↓↓↓

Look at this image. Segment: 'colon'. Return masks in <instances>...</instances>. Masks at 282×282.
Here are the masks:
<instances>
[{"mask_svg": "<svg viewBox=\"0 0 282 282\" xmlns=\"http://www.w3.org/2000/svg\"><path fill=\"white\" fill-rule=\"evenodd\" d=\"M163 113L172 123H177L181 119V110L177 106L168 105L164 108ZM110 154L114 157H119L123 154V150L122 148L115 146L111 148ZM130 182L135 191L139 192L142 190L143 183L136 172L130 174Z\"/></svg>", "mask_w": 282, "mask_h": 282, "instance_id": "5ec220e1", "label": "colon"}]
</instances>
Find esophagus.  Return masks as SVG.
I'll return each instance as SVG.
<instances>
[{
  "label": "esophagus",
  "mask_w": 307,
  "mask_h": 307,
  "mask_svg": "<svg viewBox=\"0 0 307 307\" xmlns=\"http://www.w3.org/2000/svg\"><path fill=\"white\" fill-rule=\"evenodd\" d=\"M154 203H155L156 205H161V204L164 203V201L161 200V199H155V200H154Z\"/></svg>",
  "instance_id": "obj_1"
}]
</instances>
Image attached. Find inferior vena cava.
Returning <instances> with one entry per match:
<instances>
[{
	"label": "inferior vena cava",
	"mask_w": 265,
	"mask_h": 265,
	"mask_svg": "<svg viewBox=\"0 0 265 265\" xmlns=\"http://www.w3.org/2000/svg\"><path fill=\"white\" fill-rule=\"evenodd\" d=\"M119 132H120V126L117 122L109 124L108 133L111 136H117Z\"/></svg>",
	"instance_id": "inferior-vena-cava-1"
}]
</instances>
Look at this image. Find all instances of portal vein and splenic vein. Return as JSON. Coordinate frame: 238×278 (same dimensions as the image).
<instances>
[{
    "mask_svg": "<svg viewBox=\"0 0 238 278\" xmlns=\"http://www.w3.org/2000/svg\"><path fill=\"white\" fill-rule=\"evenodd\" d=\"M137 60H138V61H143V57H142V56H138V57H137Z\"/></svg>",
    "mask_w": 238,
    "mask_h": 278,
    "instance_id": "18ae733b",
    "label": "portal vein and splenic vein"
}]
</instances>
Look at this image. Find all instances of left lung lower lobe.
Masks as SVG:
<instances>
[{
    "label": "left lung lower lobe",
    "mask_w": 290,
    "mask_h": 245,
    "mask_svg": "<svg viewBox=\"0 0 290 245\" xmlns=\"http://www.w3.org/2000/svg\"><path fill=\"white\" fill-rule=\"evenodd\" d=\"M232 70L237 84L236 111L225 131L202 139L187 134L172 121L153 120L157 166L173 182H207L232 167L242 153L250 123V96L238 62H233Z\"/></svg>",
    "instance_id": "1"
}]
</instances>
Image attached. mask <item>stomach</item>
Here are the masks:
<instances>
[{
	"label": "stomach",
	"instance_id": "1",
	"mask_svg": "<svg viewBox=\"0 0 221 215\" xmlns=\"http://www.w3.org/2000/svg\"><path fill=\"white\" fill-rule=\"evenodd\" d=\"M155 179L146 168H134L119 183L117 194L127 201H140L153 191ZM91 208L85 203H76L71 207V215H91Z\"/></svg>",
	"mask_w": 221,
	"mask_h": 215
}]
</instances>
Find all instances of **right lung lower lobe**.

↑↑↑

> [Task to complete]: Copy out, word for word, every line of the data above, from the line containing "Image attached. mask <item>stomach</item>" down to the end of the data.

> [Complete response]:
Image attached. mask <item>stomach</item>
Here are the masks:
<instances>
[{
	"label": "stomach",
	"instance_id": "1",
	"mask_svg": "<svg viewBox=\"0 0 221 215\" xmlns=\"http://www.w3.org/2000/svg\"><path fill=\"white\" fill-rule=\"evenodd\" d=\"M155 179L146 168H134L119 183L117 194L127 201H140L153 191ZM91 208L85 203H76L71 207V215H91Z\"/></svg>",
	"mask_w": 221,
	"mask_h": 215
}]
</instances>
Find all instances of **right lung lower lobe**.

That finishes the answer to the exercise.